Image credit - SuperNEMO

Why is the universe made of matter?


We live in a universe that's made of matter, rather than antimatter - but why? SuperNEMO is a new experiment looking for a radioactive decay so rare that it's never been seen. It could give us the clue we need to understand the matter-antimatter imbalance - but does it exist at all?

Since 2016, I’ve been working on the SuperNEMO experiment, a new detector that we are building under a mountain in the LSM underground lab, in the French Alps. SuperNEMO is looking for a process called neutrinoless double-beta decay. Double-beta decay is a rare radioactive decay that has been observed in 13 isotopes - where two neutrons in an atomic nucleus decay to protons, producing two electrons and two antineutrinos - tiny, invisible particles of antimatter. Like all known processes in the universe, this creates both matter (electrons) and antimatter (the antineutrinos).

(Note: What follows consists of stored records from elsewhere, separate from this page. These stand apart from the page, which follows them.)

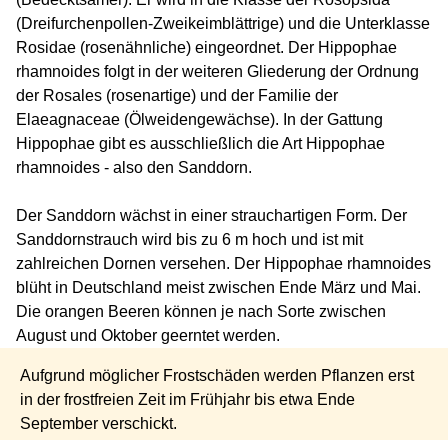
(Dreifurchenpollen-Zweikeimblättrige) und die Unterklasse
Rosidae (rosenähnliche) eingeordnet. Der Hippophae
rhamnoides folgt in der weiteren Gliederung der Ordnung
der Rosales (rosenartige) und der Familie der
Elaeagnaceae (Ölweidengewächse). In der Gattung
Hippophae gibt es ausschließlich die Art Hippophae
rhamnoides - also den Sanddorn.
Der Sanddorn wächst in einer strauchartigen Form. Der
Sanddornstrauch wird bis zu 6 m hoch und ist mit
zahlreichen Dornen versehen. Der Hippophae rhamnoides
blüht in Deutschland meist zwischen Ende März und Mai.
Die orangen Beeren können je nach Sorte zwischen
August und Oktober geerntet werden.
Aufgrund möglicher Frostschäden werden Pflanzen erst
in der frostfreien Zeit im Frühjahr bis etwa Ende
September verschickt.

However, there is a theory, popular in the scientific community, that suggests that neutrinos, which are uncharged, might be Majorana particles - in other words, that they might be their own antiparticles. In this case, it should be possible that the double-beta decay could take place producing just the two electrons, with no (anti)neutrinos in the final state. If this process - neutrinoless double-beta decay - was observed, not only would it tell us important information about the nature of the neutrino, but it would be the first observation of a process that creates matter without creating antimatter. This would be huge news - especially since we know that we live in a universe made only of matter, and not of antimatter, but we don’t know how that came about.

Inside the SuperNEMO detector

You can find lots more information about SuperNEMO, and how it looks for neutrinoless double-beta decay, in the SuperNEMO website, which I designed and developed. My main role in the SuperNEMO project is as analysis coordinator, where I work with and advise the students and researchers working on analysis tasks for the experiment. I also sit on the steering and speakers’ committees of the experiment, and the technical and insititutional boards.

I have also taken many trips to the LSM, where I have been heavily involved in the installation of SuperNEMO’s fine-grained tracker. This is key to SuperNEMO’s unique ability to not only measure particle energies, but to track the trajectories and momenta of the individual particles in a decay event. With this extra power, SuperNEMO will be able to tell not only whether a neutrinoless double-beta decay happened, but how it happened. By looking at the topologies of the Standard Model double-beta decays, we can also learn about the nuclear processes that govern the decays - the possiblities are really unique and exciting!